En premier lieu, l’exécution d’un arrêté obligeant un ressortissant étranger à quitter le territoire français et lui interdisant de retourner sur le territoire français pendant une certaine durée ne rend pas sans objet la demande faite au juge des référés sur le fondement des dispositions de l’article L. 521-2 d’en prononcer la suspension, dès lors que cette dernière peut permettre à l’intéressé de solliciter la délivrance d’un document lui permettant de retourner sur le territoire français.


En second lieu, aux termes de l’article 8 de la convention européenne de sauvegarde des droits humains et des libertés fondamentales : « 1. Toute personne a droit au respect de sa vie privée et familiale, de son domicile et de sa correspondance. / 2. Il ne peut y avoir ingérence d’une autorité publique dans l’exercice de ce droit que pour autant que cette ingérence est prévue par la loi et qu’elle constitue une mesure qui, dans une société démocratique, est nécessaire à la sécurité nationale, à la sûreté publique, au bien-être économique du pays, à la défense de l’ordre et à la prévention des infractions pénales, à la protection de la santé ou de la morale, ou à la protection des droits et libertés d’autrui ». Aux termes de l’article 3 de la convention internationale des droits de l’enfant : « 1. Dans toutes les décisions qui concernent les enfants, qu'elles soient le fait des institutions publiques ou privées de protection sociale, des tribunaux, des autorités administratives ou des organes législatifs, l'intérêt supérieur de l'enfant doit être une considération primordiale. / (…). ».

Il résulte de l’instruction que M. A... a effectué la majeure partie de sa scolarité à Mayotte où il a obtenu son baccalauréat en 2018. Toutefois, à l’exception d’un certificat de vaccination contre la COVID-19 le 13 juillet 2021, il ne produit aucune pièce permettant d’établir la continuité de son séjour entre 2018 et cette date puis à compter de cette jusqu’à la naissance de l’enfant née de ses œuvres avec une ressortissante française en 2024. En se bornant à produire une attestation sur l’honneur de communauté de vie non datée, il ne justifie pas de la communauté de vie avec la mère de l’enfant et les factures qu’il produit ne suffisent pas à justifier de sa contribution effective à l’éducation et à l’entretien de cette enfant. Dans ces conditions, M. A... n’est pas fondé à soutenir que le préfet de Mayotte, en prenant à son endroit une obligation de quitter le territoire sans délai, a porté, au sens de l’article L. 521-2 du code de justice administrative, une atteinte manifestement grave et illégale au respect de sa vie privée et familiale et à l’intérêt supérieur de son enfant.

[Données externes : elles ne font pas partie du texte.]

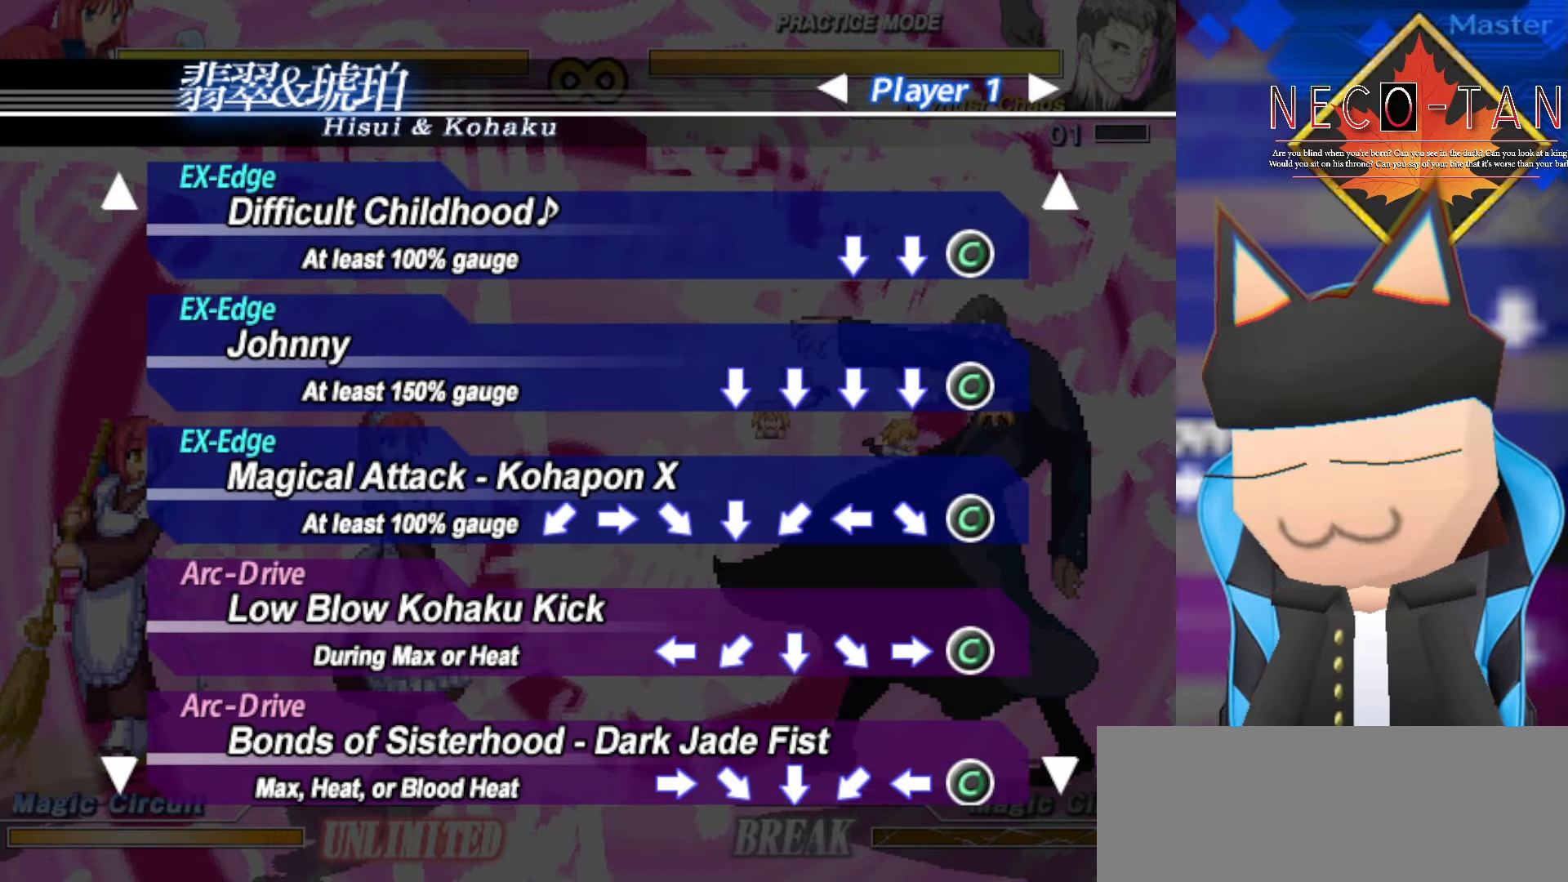
{"dt_ms": 500, "buttons": [], "left_stick": "down", "events": [[200, "left_stick", "down"]]}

Il résulte de ce qui précède que la requête de M. A... doit être rejetée, y compris en ce qu’elle comporte des conclusions à fin d’injonction et une demande au titre de l’article L. 761-1 du code de justice administrative.





O R D O N N E :



Article 1er : La requête de M. A... est rejetée.


Article 2 : La présente ordonnance sera notifiée à M. C... A... et au préfet de Mayotte.

Copie en sera transmise à la ministre des outre-mer et au ministre de l’intérieur en application de l’article R. 751-8 du code de justice administrative.


Fait à Mamoudzou, le 7 janvier 2026.


Le juge des référés,

X. JÉGARD
La greffière,

L. B...



La République mande et ordonne au préfet de Mayotte en ce qui le concerne ou à tous commissaires de justice à ce requis en ce qui concerne les voies de droit commun contre les parties privées, de pourvoir à l’exécution de la présente décision.